Performance-Aligned LLMs for Generating Fast Code
Daniel Nichols, Pranav Polasam, Harshitha Menon, Aniruddha Marathe, Todd Gamblin, Abhinav Bhatele
TL;DR
The paper tackles the bottleneck of speed in code produced by large language models by introducing performance-aware fine-tuning. It combines a structured CodeContests-Perf dataset with synthetic data and proposes two methods, reinforcement learning with performance feedback (RLPF) and direct performance alignment (DPA), to align LLM outputs with faster code while preserving correctness. Across code generation and optimization tasks, the approach yields substantial speedups—up to 1.6x on serial code and up to 4.5x on OpenMP—alongside strong correctness metrics, validating the effectiveness of performance-oriented fine-tuning.

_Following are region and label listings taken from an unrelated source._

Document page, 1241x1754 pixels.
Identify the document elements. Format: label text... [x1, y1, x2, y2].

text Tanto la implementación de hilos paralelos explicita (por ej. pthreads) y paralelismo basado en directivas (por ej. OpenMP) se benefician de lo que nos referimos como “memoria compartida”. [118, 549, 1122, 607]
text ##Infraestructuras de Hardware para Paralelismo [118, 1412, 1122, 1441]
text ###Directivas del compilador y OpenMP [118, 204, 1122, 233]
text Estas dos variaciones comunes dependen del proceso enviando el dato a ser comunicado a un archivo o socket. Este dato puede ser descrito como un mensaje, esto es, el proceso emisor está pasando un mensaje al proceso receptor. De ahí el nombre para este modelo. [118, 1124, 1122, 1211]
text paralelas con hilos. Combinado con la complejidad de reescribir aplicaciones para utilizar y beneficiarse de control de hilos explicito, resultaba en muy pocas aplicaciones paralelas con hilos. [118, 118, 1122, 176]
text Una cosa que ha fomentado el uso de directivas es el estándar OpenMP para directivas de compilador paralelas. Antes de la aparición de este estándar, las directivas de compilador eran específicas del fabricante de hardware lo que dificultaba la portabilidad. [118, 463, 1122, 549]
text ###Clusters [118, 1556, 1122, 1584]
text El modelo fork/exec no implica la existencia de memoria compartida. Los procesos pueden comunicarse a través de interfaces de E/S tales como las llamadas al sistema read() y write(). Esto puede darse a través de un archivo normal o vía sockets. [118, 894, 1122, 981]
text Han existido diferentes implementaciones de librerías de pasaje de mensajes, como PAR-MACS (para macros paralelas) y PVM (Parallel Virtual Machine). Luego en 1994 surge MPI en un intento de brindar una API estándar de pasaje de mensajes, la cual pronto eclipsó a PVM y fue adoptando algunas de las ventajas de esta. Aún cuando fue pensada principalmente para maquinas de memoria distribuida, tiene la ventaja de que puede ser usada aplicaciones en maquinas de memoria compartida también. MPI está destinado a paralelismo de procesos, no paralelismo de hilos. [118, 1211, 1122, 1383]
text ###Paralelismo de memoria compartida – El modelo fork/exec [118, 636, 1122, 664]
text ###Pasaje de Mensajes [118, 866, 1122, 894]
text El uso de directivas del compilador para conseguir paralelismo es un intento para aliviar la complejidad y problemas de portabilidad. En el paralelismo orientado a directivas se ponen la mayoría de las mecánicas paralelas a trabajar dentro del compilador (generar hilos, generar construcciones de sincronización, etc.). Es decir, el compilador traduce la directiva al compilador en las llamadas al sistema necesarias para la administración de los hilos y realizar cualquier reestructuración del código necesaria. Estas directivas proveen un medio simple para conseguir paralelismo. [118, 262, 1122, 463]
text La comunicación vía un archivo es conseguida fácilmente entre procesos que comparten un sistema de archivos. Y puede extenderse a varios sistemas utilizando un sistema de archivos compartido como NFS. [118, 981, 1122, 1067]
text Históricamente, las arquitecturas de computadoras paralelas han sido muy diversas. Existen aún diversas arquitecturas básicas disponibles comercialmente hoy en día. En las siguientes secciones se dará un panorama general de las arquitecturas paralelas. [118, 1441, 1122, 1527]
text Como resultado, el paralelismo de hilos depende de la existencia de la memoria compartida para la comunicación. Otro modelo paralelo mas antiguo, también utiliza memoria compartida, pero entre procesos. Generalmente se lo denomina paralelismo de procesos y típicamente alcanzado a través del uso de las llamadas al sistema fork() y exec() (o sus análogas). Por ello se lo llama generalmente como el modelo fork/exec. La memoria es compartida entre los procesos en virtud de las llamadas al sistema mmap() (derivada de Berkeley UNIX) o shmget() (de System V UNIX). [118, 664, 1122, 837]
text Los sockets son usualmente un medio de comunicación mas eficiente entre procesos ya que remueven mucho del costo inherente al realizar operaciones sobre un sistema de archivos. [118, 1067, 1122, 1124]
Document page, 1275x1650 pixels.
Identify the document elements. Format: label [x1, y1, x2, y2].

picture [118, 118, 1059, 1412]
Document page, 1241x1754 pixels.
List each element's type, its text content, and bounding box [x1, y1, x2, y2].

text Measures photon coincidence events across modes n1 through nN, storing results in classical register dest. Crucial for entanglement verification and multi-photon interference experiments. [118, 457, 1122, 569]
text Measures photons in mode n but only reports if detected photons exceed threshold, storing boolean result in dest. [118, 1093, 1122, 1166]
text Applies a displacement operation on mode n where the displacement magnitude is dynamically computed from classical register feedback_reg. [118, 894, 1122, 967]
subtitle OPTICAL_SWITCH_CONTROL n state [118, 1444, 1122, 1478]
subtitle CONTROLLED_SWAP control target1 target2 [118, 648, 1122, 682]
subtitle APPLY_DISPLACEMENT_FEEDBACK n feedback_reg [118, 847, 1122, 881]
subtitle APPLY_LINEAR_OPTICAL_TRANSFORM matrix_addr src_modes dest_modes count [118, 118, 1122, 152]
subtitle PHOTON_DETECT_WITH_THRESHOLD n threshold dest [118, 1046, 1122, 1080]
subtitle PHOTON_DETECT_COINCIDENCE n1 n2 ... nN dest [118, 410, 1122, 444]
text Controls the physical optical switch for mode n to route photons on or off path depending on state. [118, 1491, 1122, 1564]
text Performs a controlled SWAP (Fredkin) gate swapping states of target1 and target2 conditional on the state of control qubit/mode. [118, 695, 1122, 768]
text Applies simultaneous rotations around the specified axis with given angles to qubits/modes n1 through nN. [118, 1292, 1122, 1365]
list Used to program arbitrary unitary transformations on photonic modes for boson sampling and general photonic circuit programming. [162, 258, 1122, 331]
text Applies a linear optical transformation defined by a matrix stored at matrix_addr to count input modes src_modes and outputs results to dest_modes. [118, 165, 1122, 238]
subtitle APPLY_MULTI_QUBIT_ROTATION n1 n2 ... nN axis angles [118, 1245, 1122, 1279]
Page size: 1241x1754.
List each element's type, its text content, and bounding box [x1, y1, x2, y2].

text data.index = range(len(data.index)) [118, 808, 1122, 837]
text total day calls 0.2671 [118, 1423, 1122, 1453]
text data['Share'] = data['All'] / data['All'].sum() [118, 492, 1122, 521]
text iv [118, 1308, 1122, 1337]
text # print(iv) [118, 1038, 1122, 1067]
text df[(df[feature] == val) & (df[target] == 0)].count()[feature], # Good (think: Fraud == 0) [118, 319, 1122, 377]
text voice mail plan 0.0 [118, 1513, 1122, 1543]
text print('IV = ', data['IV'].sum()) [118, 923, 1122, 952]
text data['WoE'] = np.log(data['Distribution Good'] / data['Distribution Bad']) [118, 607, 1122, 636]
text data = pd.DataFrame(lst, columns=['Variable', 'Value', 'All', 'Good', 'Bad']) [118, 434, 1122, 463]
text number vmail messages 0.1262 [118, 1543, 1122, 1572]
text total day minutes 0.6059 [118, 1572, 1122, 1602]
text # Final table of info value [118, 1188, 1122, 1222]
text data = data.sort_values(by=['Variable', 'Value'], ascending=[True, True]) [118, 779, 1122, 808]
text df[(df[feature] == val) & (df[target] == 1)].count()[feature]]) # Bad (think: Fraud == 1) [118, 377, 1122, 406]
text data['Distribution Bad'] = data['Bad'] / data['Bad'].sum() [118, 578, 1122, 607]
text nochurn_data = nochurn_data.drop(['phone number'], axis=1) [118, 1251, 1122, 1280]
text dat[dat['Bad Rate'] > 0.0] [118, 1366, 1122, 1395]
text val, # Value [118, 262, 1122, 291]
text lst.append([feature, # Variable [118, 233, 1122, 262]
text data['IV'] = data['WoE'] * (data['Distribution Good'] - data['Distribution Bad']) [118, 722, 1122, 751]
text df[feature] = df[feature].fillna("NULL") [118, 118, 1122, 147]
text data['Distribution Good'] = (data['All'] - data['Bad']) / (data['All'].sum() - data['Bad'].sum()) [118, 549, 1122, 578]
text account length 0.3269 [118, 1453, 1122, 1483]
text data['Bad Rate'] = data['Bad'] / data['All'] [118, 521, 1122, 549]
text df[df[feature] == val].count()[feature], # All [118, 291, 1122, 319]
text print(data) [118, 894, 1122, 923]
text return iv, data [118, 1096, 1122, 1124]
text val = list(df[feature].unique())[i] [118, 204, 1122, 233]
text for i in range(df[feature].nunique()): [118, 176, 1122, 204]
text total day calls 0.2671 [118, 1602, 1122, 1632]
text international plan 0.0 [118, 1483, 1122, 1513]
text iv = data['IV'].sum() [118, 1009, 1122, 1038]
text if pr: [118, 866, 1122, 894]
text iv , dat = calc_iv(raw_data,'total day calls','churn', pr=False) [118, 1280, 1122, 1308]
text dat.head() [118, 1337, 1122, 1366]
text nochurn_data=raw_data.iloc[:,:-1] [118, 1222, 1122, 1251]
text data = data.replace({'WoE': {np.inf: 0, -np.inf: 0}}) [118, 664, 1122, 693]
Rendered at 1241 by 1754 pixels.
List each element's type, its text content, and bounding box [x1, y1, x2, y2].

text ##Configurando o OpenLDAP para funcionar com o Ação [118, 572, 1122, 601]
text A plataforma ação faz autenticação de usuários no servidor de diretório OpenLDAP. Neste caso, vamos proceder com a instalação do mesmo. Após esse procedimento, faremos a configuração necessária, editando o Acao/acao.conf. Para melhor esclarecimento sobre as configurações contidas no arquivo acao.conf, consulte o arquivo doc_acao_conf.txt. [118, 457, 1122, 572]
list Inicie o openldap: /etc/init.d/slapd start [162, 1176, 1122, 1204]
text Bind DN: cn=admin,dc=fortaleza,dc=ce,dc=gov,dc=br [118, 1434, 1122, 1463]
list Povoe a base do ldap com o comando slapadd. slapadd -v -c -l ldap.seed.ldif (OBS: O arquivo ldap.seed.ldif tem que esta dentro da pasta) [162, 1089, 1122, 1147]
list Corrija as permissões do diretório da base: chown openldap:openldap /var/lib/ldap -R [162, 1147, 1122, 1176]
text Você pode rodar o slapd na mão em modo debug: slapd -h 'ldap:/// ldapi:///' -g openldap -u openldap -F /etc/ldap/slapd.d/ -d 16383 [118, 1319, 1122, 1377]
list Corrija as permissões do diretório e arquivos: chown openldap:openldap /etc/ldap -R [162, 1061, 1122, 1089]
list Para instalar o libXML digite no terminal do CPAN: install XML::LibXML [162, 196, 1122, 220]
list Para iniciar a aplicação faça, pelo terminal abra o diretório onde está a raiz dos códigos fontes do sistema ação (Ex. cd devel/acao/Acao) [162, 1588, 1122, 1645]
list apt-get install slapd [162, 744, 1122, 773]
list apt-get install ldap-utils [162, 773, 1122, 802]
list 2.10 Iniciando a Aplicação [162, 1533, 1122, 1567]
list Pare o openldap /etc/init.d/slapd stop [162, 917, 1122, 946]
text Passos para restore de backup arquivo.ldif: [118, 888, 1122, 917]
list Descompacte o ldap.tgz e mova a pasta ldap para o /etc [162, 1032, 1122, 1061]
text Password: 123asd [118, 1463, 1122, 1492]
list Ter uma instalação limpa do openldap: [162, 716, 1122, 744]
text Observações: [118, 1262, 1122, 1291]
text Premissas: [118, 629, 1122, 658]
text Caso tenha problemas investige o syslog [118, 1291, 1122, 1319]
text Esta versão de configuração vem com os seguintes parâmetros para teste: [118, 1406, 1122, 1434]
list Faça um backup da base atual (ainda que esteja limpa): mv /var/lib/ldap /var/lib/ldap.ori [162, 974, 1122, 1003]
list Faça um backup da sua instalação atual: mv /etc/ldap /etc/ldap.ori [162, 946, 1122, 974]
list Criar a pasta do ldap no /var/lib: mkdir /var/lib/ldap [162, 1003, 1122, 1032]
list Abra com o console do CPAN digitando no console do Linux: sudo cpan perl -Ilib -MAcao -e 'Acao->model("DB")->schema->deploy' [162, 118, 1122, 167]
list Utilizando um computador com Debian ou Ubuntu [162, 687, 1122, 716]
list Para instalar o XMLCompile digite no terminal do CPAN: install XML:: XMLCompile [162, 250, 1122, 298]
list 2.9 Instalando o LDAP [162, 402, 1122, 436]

The work demonstrates a practical path to integrating performance considerations into AI-assisted software development for both serial and parallel HPC workloads.
Abstract
Optimizing scientific software is a difficult task because codebases are often large and complex, and performance can depend upon several factors including the algorithm, its implementation, and hardware among others. Causes of poor performance can originate from disparate sources and be difficult to diagnose. Recent years have seen a multitude of work that use large language models (LLMs) to assist in software development tasks. However, these tools are trained to model the distribution of code as text, and are not specifically designed to understand performance aspects of code. In this work, we introduce a reinforcement learning based methodology to align the outputs of code LLMs with performance. This allows us to build upon the current code modeling capabilities of LLMs and extend them to generate better performing code. We demonstrate that our fine-tuned model improves the expected speedup of generated code over base models for a set of benchmark tasks from 0.9 to 1.6 for serial code and 1.9 to 4.5 for OpenMP code.